Start of TEXT PASSAGE
He disingenuously expressed regret that Austin could not appear and reminded fans that the event programme had a “Card Subject To Change” message printed inside. Shane McMahon was in situ as guest referee, Vince was joined at ringside by his daughter Stephanie. The odds could not have been more weighted against the interests of the “Brahma Bull.”
Triple H established early control of the match, wearing the challenger down with suplexes, chinlocks, as well as liberal interference from Mr McMahon. The future Hollywood A-lister would periodically battle back, a flurry of rights here, a clothesline there. But inevitably he would get struck down again by nefarious means by his opponent’s entourage. The crowd would be brought to it’s feet when Rock hit a desperation DDT and covered “The Game”. The younger McMahon refused to count the fall and was knocked down for his troubles. The action would spill out to the announce tables, in classic Attitude Era main event fashion. The superstars brawled on top of the fabled Spanish announce desk, with Rock gaining the advantage and lining up a Rock Bottom. When Shane tried to intervene, “The Most Electrifying Man In Sports Entertainment” so it as a two-for-one opportunity and simply stacked him on top of Triple H before hitting the move. With the guest referee waylaid, and Triple H vulnerable, the elder McMahon’s intervention would bring us to the scene described in our opening. Then the glass broke.
End of TEXT PASSAGE
Start of SUPPLIED INFORMATION
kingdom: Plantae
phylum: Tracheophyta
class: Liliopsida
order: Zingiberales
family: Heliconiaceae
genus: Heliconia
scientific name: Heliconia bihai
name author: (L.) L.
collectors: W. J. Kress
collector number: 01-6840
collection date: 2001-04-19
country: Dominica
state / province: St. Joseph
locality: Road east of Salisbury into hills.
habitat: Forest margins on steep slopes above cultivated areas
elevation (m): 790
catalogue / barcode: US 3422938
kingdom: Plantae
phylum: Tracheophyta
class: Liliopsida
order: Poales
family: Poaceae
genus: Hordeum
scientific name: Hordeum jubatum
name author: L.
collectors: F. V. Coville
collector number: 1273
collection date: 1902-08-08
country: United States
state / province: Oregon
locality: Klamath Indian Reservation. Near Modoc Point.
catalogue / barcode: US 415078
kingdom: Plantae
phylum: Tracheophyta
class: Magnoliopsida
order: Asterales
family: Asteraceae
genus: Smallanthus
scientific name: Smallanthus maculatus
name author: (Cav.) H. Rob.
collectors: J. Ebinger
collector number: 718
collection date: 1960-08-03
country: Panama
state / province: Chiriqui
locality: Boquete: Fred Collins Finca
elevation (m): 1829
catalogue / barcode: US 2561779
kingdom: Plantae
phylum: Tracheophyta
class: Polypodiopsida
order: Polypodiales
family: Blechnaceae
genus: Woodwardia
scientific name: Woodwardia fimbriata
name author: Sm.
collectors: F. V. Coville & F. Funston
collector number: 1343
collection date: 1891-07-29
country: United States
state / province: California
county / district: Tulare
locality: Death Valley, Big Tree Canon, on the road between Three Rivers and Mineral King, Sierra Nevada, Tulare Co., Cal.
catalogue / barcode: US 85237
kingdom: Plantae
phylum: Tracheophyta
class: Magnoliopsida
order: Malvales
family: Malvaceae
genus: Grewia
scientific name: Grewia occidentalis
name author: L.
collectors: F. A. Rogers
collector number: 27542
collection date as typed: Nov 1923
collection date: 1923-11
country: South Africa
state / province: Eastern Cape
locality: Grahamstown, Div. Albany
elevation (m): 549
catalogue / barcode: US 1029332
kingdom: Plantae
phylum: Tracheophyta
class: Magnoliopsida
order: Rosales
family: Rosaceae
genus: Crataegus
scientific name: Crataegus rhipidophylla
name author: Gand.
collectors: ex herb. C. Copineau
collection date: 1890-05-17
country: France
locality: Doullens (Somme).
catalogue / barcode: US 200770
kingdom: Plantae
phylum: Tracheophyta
End of SUPPLIED INFORMATION
§ **EXERCISE PROMPT**: Pick up the account of the Rock and Triple H match after "Then the glass broke." and continue it.

§ **OUTPUT FOR THIS TASK**:
The pandemonium that greets Stone Cold Steve Austin’s music hitting has almost no comparison in professional wrestling history. A Road Warrior pop multiplied by ten. A truly deafening reaction from the 19,000 strong crowd at Washington’s MCI Center. When their hero storms out, it never lets up. Austin’s every motion is met with the crowd redoubling their efforts to bring the roof off the arena. Triple H runs down the aisle and is blasted with a steel chair. Patterson and Briscoe are met with the same treatment, before Austin finally reaches the ring. The stage where he has showcased his talents in front of bigger weekly television audiences than any wrestler before him.
Austin steps through the ropes for the first time in six months and brains Shane with the chair. Vince fares no better, as steel meets skull. Triple H tries to initiate round two, and leaves the same way he came courtesy of Steve Austin’s steel equaliser. Austin turns around and leaves, only stopping to nod to Linda McMahon as she walks down the aisle with referee Earl Hebner in tow. In under two minutes, Stone Cold Steve Austin has made you remember who the hell he is. In under two minutes, Stone Cold Steve Austin has made history. And that’s the bottom line.
The Rock would keep the crowd at fever pitch with a spinebuster and a People’s Elbow, before Hebner made the three count and confirmed the new champion. After the cold reception to WrestleMania 2000’s main event, Backlash had delivered the perfect marquee attraction for fans to savour.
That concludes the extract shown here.